In this study of patients without known diabetes, the majority (78%) had 1 or more glucose tests ordered over a 3-year period. One in seven glucose values (14%) was potentially abnormal. When the glucose value was 110 mg/dl or greater, physicians interpreted these as normal 16% of the time and did not indicate plans for any subsequent work-up 50% of the time.
Although glucose testing does not always represent intentional screening, the patterns of testing were not random. Selected risk factors for diabetes (age 45 years and older, non-white ethnicity and family history of diabetes) independently increased the odds of glucose testing. Hypertension and hyperlipidemia were not associated with glucose testing, even though chemistry panels that include glucose are often ordered to monitor these diseases. These findings suggest that intentional screening for diabetes is occurring, even if physicians are not documenting this reason for glucose testing.
Glucose testing most closely resembled the guidelines of the ADA, based on the high rate of testing for eligible patients (97%) and the strong association of ADA-specific selection factors (such as non-white ethnicity and family history) with glucose testing. However, "adherence" to the CDC and USPSTF guidelines were also high, indicating that many of the risk factors used to select patients for screening are correlated with each other (age with hypertension, for example).
Our study builds on the findings of previous research. Ealovega and colleagues found that 69% of primary care patients received glucose testing over a 3-year period in a managed care setting [8
], which is consistent with our finding of 78%. Ealovega and colleagues also found that only 38% of abnormal results received appropriate follow-up, consistent with our finding of 50% [8
]. Other investigators found that glucose testing was associated with age [5
] and family history of diabetes [6
]. However, several of these previous analyses were limited by incomplete adjustment for potential confounders [5
]. Ours was the only study to find an independent effect of ethnicity on the odds of glucose testing. Our finding that hypertension and hyperlipidemia were not independent predictors of glucose testing is in contrast to others' [8
]. None of the previous studies specifically compared practice patterns to national screening guidelines.

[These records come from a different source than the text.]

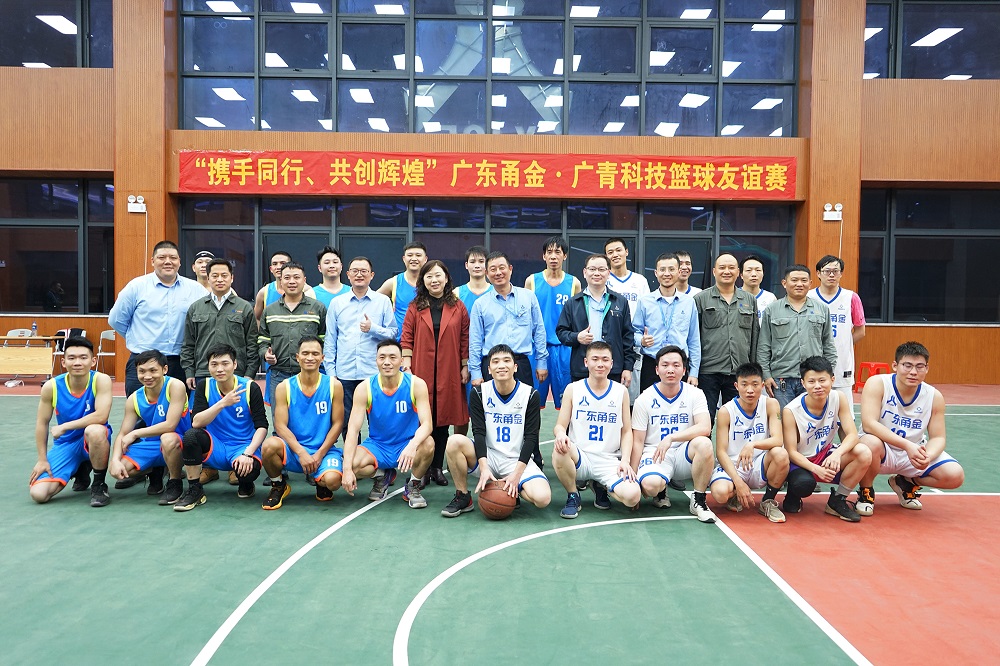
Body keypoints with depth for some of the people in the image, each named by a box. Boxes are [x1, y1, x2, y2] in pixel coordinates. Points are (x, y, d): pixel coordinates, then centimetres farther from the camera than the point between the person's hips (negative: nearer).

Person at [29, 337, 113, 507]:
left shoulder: (101, 380, -20)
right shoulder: (51, 386, -12)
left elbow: (101, 416, -31)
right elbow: (42, 423, 0)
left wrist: (64, 427, -23)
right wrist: (42, 460, 0)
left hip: (94, 439, -3)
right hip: (65, 443, 4)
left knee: (95, 430, -40)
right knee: (38, 494, -11)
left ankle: (99, 485, -15)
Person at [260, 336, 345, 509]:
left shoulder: (333, 386, -1)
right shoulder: (284, 387, 0)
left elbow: (337, 424, -1)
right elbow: (281, 426, -5)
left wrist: (319, 454, -10)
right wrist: (301, 453, -18)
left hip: (323, 450, -1)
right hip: (293, 450, 1)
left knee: (332, 480, -30)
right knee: (270, 445, -32)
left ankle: (320, 483, 12)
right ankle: (278, 485, 1)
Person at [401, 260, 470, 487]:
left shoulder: (458, 307, 8)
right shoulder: (415, 307, 7)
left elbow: (465, 338, 7)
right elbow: (407, 337, 4)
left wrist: (465, 366, 3)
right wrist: (406, 363, -6)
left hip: (449, 373, 1)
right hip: (421, 372, -1)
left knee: (443, 418, 5)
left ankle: (437, 468, 16)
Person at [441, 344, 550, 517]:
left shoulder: (530, 394, -7)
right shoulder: (479, 393, -4)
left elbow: (531, 437, -8)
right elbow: (479, 432, -10)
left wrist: (516, 473, -17)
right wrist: (484, 468, -24)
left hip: (518, 460, -1)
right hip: (488, 457, 1)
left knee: (542, 498, -27)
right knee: (455, 441, -28)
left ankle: (511, 489, 8)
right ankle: (463, 497, -7)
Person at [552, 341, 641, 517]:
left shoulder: (621, 391, 5)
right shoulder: (573, 389, 2)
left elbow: (626, 431, 8)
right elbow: (560, 425, 2)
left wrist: (625, 460, -8)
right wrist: (561, 434, -24)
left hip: (609, 461, 1)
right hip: (579, 457, -1)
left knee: (632, 496, -26)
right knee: (560, 449, -36)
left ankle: (601, 487, 12)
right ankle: (573, 496, -6)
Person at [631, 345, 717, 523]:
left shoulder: (695, 394, 0)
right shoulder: (644, 399, -1)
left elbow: (705, 428, -16)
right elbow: (637, 442, -1)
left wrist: (671, 438, -27)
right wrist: (633, 476, -10)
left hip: (683, 455, 2)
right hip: (654, 454, -1)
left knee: (704, 444, -32)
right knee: (651, 485, -34)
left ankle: (699, 501, -11)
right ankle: (660, 493, 8)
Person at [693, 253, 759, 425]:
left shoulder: (749, 300, 13)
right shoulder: (701, 299, 3)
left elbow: (755, 336, 15)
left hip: (739, 372, 3)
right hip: (708, 371, -3)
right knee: (705, 420, 0)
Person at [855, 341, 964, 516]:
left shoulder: (934, 396, -6)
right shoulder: (877, 384, -18)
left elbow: (938, 437, -2)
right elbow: (868, 423, -28)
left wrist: (927, 457, -26)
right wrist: (907, 445, -36)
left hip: (914, 454, 4)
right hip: (882, 452, -4)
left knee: (955, 475, -17)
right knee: (870, 443, -38)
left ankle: (906, 483, 16)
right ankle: (865, 492, -7)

Failure to recognize abnormal glucose values represents a missed opportunity to identify and treat incident diabetes or pre-diabetes, with timely treatment of pre-diabetes having the potential to prevent or delay the onset of diabetes [16
]. That follow-up rates were higher for patients who had all visits with the same primary care physician is intriguing but based on a relatively small sample size and warrants replication in larger studies. There are several reasons why physicians may not act upon abnormal values: they may not have seen the values, may not have recognized their importance, or may have been giving their attention to competing demands. Indeed, a study that surveyed physicians about test result management in general found that only 52% of respondents reported keeping a record of tests that they had ordered and 83% acknowledged delays in recognizing and acting upon abnormal results, saying that they had reviewed at least 1 test result in the last 2 months that they "wished they had seen earlier" [17
This study had several strengths. We used electronic orders for actual glucose tests, rather than patients' self-report of testing. We included an ethnically diverse patient population, with a proportion of ethnic minorities (41%) similar to that in the U.S. overall (37%) [18
]. We followed patients over time, allowing for multiple primary care visits and approximating the 3-year screening interval suggested by the ADA. In addition, we used the rigorous statistical method of multiple imputation to account for missing data.
Several limitations merit discussion. First, height was missing for a substantial proportion of patients; however, results were similar when the multivariate model was performed with and without this variable. Second, we did not have enough power to adjust for clustering by physician, making it possible that some physicians' practice styles weighted the results more heavily than others'. Third, the study took place in one institution that may not be generalizable to other settings. Fourth, this study may actually underestimate the proportion of abnormal glucose values, because glucose values may be falsely low if the samples are not processed promptly. Fifth, patients who came for initial visits in 1999 may vary from patients who came only for subsequent visits that year. Sixth, it is possible that some patients with known diabetes did not report their condition at the initial visit, although this is unlikely because only 1 patient was diagnosed with diabetes – based on an abnormal glucose – after the initial visit; most patients diagnosed with diabetes were diagnosed after subsequent visits. Finally, as in all studies that examine medical records, some results were dependent on what physicians documented, although we minimized this by including in the analysis any glucose test ordered rather than only glucose tests for which screening was documented as the purpose.